Here are some thoughts on my experiences of the jeans style pattern from Ottobre. This is not a sew-a-long because, trust me, I do not know what I’m doing!

  • Choosing a pattern – I considered the Closet Case Patterns Ginger Jeans because it is everywhere in my blogfeed at the moment, but went with the Ottobre ones in the end because I had the magazine already and hadn’t made a single thing from it. Plus I’m not really into skinny fit jeans and tracing a pattern is marginally better than fighting a pdf in my book. Oh yeah, and the Ottobre ones have a wider range of sizes, there’s a different set of pattern pieces for the larger “curvy fit” jeans, with the same set of instructions as the smaller “Lady fit” ones.
  • How to fit? cos, err, you know muslins (or toiles as my mum would say) and stretch fabric, of which I had none. I was eyeing up this purple stretch denim (more tasteful than it sounds, a dark shade) in a local shop, but had told myself I had to finish the pink wool Junipers before I bought it. But then when I went back it was gone, horror. So I found some black denim instead that is brown on the back (brown warp threads?) – making it a nice subtle shade. Then it turned out they did still have the purple, he’d put the last 2m on one side after a customer had complained it had a mark running down the fold line. So I bought both. And decided, the black are going to be a wearable muslin, the purple the real deal, hopefully. Both are quite lightweight but doable as trosuer fabric.
  • The dreaded seam allowance cos, you know, Ottobre patterns don’t come with seam allowance. So as well as tracing from this

    cue concentrating face

    (onto my greaseproof paper, cos all I can get locally are tiny packs of tracing paper that last half a garment), you have to add seam allowance. They suggest 1cm. I had decided to go with 1″ so I had room for some fitting. Now, I saw a top tip recently to tape two pens together then you can trace the seamline and seamallowance at the same time.
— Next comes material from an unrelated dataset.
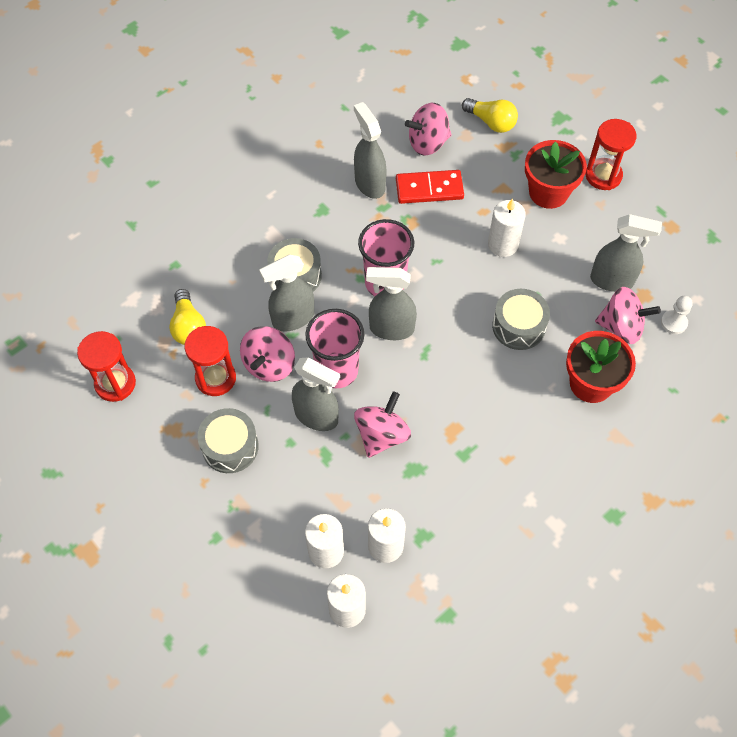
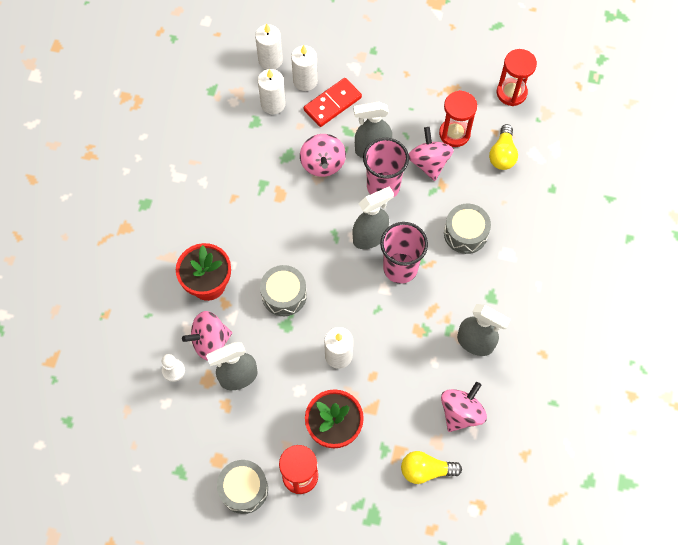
camera: 145 degrees right, 5 degrees up
yellow light bulb [169,289,206,345] -> yellow light bulb turned 120 degrees counterclockwise [489,124,518,170]
grey drum [197,408,259,473] -> grey drum moved to [217,460,268,514]
grey spray bottle [259,255,314,332] -> none
red domino [396,170,464,204] -> red domino moved to [303,78,362,127]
I tried it with my two fabric pens and got a perfect 1cm seam allowance. So I rigged up something to increase that.

    my model of the space shuttle

    my model of the space shuttle

  • think thrice before doing clever things like using different seam allowances for different pieces. Yes, the back pockets don’t need 1″ seam allowance just in case you want to adjust how the fronts and backs are joined, so you can get away with 1cm there. But honestly how did you forget that the yokes join to the backs so really should have the same seam allowance. And the hip pockets. Sigh.
  • Pay attention Pocket bags are designed to be cut from a different fabric. Like it says. Read the instructions. Sigh. (more on how I’d do the pockets in hindsight another time)
  • Consider adding in notches Now, I struggle to see notches on the Ottobre patterns as they’re marked as a line at right angles to the seam line on the inside of the pattern piece. I didn’t find any on this pattern. Nothing. However I wouldn’t put money on them not being there. In general this wasn’t a problem, everything lined up. But the yokes. I’m really struggling to get them the right way up. Next time I will add a notch to the top of the backs and the bottom of the yokes and save myself head scratching and multiple unpickings.
  • Pattern lay out There isn’t one given. Which threw me. I’m not sure why, as I normally ignore the pattern lay out and do my own thing. But hey. I only had 2m of this denim, the pattern called for 2.2m. Plus I’d increased the seam allowance. I made it, just. But if my fabric had nap, I wouldn’t have made it as the fronts and backs lay in opposite directions. And the waistband (which I haven’t cut yet) will need to be four pieces, not 2. Either that or cut with the grain, rather than across it as directed. And I decreased my seam allowance at the bottom of the legs to fit things on, cos I’m fairly confident there won’t be fitting issues there.
    creative seam allowance

    creative seam allowance

    Right then, that’s everything traced and cut. Next up, the first bits of sewing.